The congressional action to extend the payroll tax cut was enough to buoy Wall Street. The Dow Jones industrial average gained 124 points to close at 12,294. The Nasdaq rose 19 points to close at 2,618. For the week, the Dow was up more than 3.5 percent. The Nasdaq rose 2.5 percent.

In the presidential campaign, Vice President Biden and Republican Mitt Romney traded jabs, with the Iowa caucuses looming. In The Des Moines Register, the vice president wrote that Romney would — quote – “settle for an economy in which fewer people succeed, while the majority tread water or fall behind.”

But Romney insisted the president’s policies are hurting the country, and he said, “I don’t think they understand from fantasyland what’s happening in real America.”

The tributes flowed amid solemn ceremony today at the Prague funeral of Vaclav Havel, the former Czech Republic president. He led the Velvet Revolution that put an end to communist rule in what was then Czechoslovakia.

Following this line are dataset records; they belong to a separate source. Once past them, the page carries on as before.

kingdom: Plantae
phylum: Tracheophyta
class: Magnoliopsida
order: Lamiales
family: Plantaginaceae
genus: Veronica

Lucy Manning of Independent Television News narrates this report.

LUCY MANNING: He led his people overthrowing the hated communist regime, and now his people stood thousands strong to honor him.

From playwright and political prisoner to president, this was a man who changed history. And so world leaders came to acknowledge just what Vaclav Havel had achieved, the prime minister and the former prime minister. David Cameron said no one of his generation would forget the scenes of the Velvet Revolution.

The Clintons and former Secretary of State, Prague-born, Madeleine Albright. Vaclav Havel had loved his music, and President Clinton’s state visit there had seen the two men jamming in a jazz club.

As the church bells tolled and the sirens wailed, the Czechs stopped to remember the man who took them from east to west, Prague now and then, 1989, when he proved the pen was mightier than the sword, when revolution came without bloodshed, echoed in a message sent by the pope.

MAN: Mr. Havel defended human rights at the time when these were systematically denied to the people of your country.

LUCY MANNING: After the sound of Dvorak’s “Requiem,” Prague’s archbishop spoke of his time in prison with Vaclav Havel. Madeleine Albright in her native language told how he brought light into the places of deepest darkness.

As his coffin was carried out, like in that revolutionary year, they waved their keys, the sign for the communists to go home, for doors to be unlocked. And they applauded the leader who’d led them to that freedom.

HARI SREENIVASAN: Havel died Sunday morning at the age of 75.

In Iraq, a tense calm prevailed in Baghdad a day after bombings killed at least 69 people there. But, elsewhere, several thousand Sunnis rallied in Samarra, Ramadi, Baiji, and Qaim. They were protesting against Shiite Prime Minister Nouri al-Maliki. The crowds demanded that the charges against Sunni Vice President Tariq al-Hashemi be dropped. He is accused of running assassination squads.

France is now offering to pay for 30,000 women to have their breast implants removed after more than 1,000 of them ruptured or leaked. The implants were recalled last year. Investigators say the French company Poly Implant Prothese used industrial-grade silicone in the implants, instead of a medical variety. The firm is now going out of business. The silicone gel implants are not sold in the U.S., but were sold in Europe and South America.

Royal Dutch/Shell acknowledged today that a faulty underwater pipe caused an oil spill off Nigeria this week. The pipeline seen in this photo on Shell’s website spewed crude into the sea for up to 25 hours. The company says the leak has now been plugged. Today, oil sheens and slicks from the spill inched closer to the southern shore of Nigeria from the Bonga oil field. Shell estimated the leak at nearly 1.7 million gallons, likely the worst spill off Nigeria since 1998.

Those are some of the day’s major stories.